Amb. Termine beim Psychiater hier bei uns egal wegen was in frühestens 6-8 Wochen. Zu einer stationären Akutbehandlung sind einige Patienten leider nicht zu bewegen (nicht wegen "geschlosssenen Abteilungen", sondern wegen den Vorbehalten gegen eine stationäre psychiatrische Behandlung an sich). Stationäre psychosomatische Behandlungen: aktuelle Wartezeit mind. 6 Monate. Ambulante Psychotherapien Wartezeit aktuell: 6-12 Monate.
Fazit:
die initiale Therape bis zur fachärztlichen Weiterversorgung (und auch dazwischen, ja selbst nach Akutaufenthalt in der Psych, da es oft keine sofortige amb. psychother./psychiatr. Weiterbehandlung gibt), bleibt zumindest in meinem Sprengel oft schon am Hausarzt hängen, da hat der Luke Skywalker schon Recht und das betrifft leider nicht nur "psychosomatische" Patienten.

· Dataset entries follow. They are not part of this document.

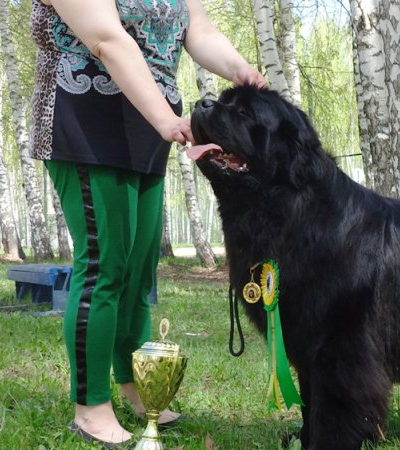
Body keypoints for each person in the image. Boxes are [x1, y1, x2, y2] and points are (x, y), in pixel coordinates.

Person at [30, 0, 266, 446]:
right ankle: (91, 405)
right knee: (104, 267)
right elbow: (106, 39)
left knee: (138, 273)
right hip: (84, 117)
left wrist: (241, 69)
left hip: (147, 124)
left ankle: (134, 386)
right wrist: (165, 118)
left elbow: (198, 31)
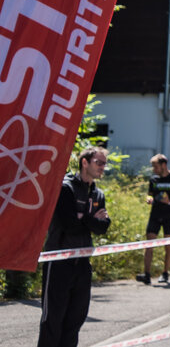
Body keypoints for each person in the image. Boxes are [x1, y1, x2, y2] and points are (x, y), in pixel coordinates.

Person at [38, 146, 110, 347]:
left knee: (75, 319)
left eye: (104, 163)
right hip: (59, 261)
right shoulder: (65, 187)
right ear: (84, 162)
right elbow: (69, 225)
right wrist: (91, 219)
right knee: (53, 320)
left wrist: (83, 218)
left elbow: (103, 227)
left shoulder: (98, 193)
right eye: (99, 162)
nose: (103, 167)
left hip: (83, 263)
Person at [138, 153, 170, 285]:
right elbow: (150, 195)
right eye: (153, 167)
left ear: (164, 165)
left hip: (169, 216)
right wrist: (149, 199)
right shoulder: (153, 179)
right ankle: (147, 274)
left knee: (167, 246)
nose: (154, 169)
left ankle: (165, 273)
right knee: (149, 244)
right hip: (155, 215)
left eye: (156, 166)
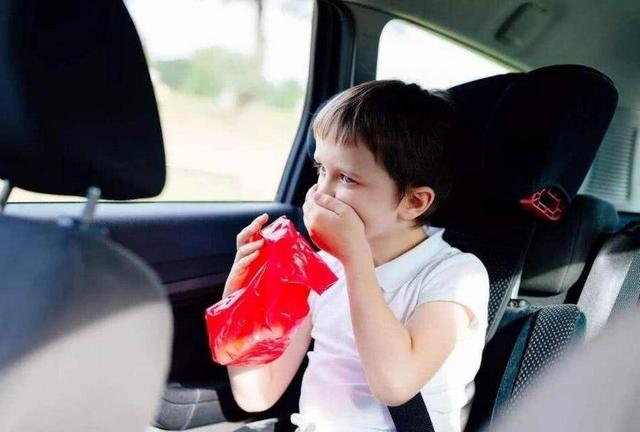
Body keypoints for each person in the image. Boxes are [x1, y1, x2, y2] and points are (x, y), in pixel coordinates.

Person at [224, 80, 490, 432]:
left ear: (413, 202)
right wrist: (241, 300)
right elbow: (256, 394)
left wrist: (355, 260)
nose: (321, 191)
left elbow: (395, 385)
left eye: (347, 178)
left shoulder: (456, 276)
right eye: (321, 169)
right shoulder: (322, 266)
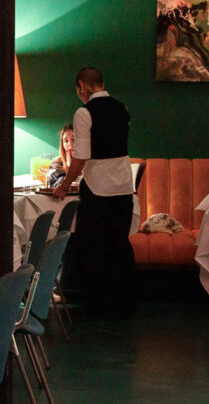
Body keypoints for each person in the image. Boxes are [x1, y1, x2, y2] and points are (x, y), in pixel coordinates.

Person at [53, 67, 135, 315]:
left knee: (95, 247)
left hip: (98, 189)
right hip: (123, 187)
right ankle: (122, 305)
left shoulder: (84, 112)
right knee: (119, 245)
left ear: (82, 86)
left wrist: (63, 187)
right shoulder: (123, 109)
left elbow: (80, 158)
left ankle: (98, 306)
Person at [47, 123, 74, 188]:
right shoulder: (57, 163)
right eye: (66, 141)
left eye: (74, 140)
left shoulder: (92, 162)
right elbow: (52, 187)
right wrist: (68, 167)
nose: (70, 145)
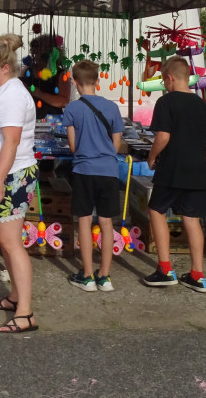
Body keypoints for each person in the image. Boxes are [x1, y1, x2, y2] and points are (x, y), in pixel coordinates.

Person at [0, 34, 39, 333]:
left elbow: (12, 142)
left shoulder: (12, 94)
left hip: (10, 177)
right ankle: (15, 297)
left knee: (12, 244)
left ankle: (25, 313)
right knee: (5, 240)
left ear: (5, 67)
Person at [141, 56, 206, 293]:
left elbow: (163, 136)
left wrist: (152, 157)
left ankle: (165, 269)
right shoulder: (200, 103)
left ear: (169, 78)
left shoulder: (167, 101)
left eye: (164, 81)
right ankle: (198, 274)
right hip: (196, 169)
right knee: (191, 218)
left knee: (156, 210)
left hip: (172, 167)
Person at [63, 59, 124, 292]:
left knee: (85, 221)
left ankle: (87, 275)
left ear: (76, 83)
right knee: (107, 223)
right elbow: (116, 142)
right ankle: (105, 276)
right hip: (108, 170)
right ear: (98, 81)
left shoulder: (72, 109)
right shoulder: (111, 107)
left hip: (83, 170)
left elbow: (72, 145)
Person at [24, 33, 71, 119]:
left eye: (37, 50)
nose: (34, 54)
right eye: (33, 50)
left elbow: (64, 102)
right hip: (29, 120)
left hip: (52, 122)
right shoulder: (27, 70)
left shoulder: (60, 74)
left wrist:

Aussuchen kann man sich das als Hausarzt eben nicht immer und schöner wäre es, wenns anders wäre, isses aber nicht. Und nein Psychiater ist man dadurch als Hausarzt nicht, genauso wenig wie man zB Kardiologe ist, aber umgekehrt ist der Psychiater eben auch kein guter Hausarzt, auch wenn man manchmal meinen könnte da den totalen Durchblick zu haben und das so ein bisschen Allgemeinmed. doch jeder kann, stimmt ja auch,aber eben nur so ein ganz bisschen:). Eher ist man manchmal gezwungen eine Akutversorgung mit begrenzten hausärztlichen Mitteln zu machen, nicht weil man sich als Hausarzt so allwissend fühlt, sondern weil diese sonst gar keiner macht! Auch macht solch eine Akutversorgung von wirklich psychiatrischen (und nicht psychosomatisch kranken) Patienten nur einen kleinen Teil des Hausarztdaseins aus (worüber ich persönlich sehr dankbar bin).

P.S: ähnliche Probleme mit Wartezeiten und der Notwendigkeit eines initialen hausärztlichen Diagnostik/Therapieanschubes haben wir bei uns im Bereich mit der neurologischen und der rheumatologischen Versorgung, aber das nur am Rande.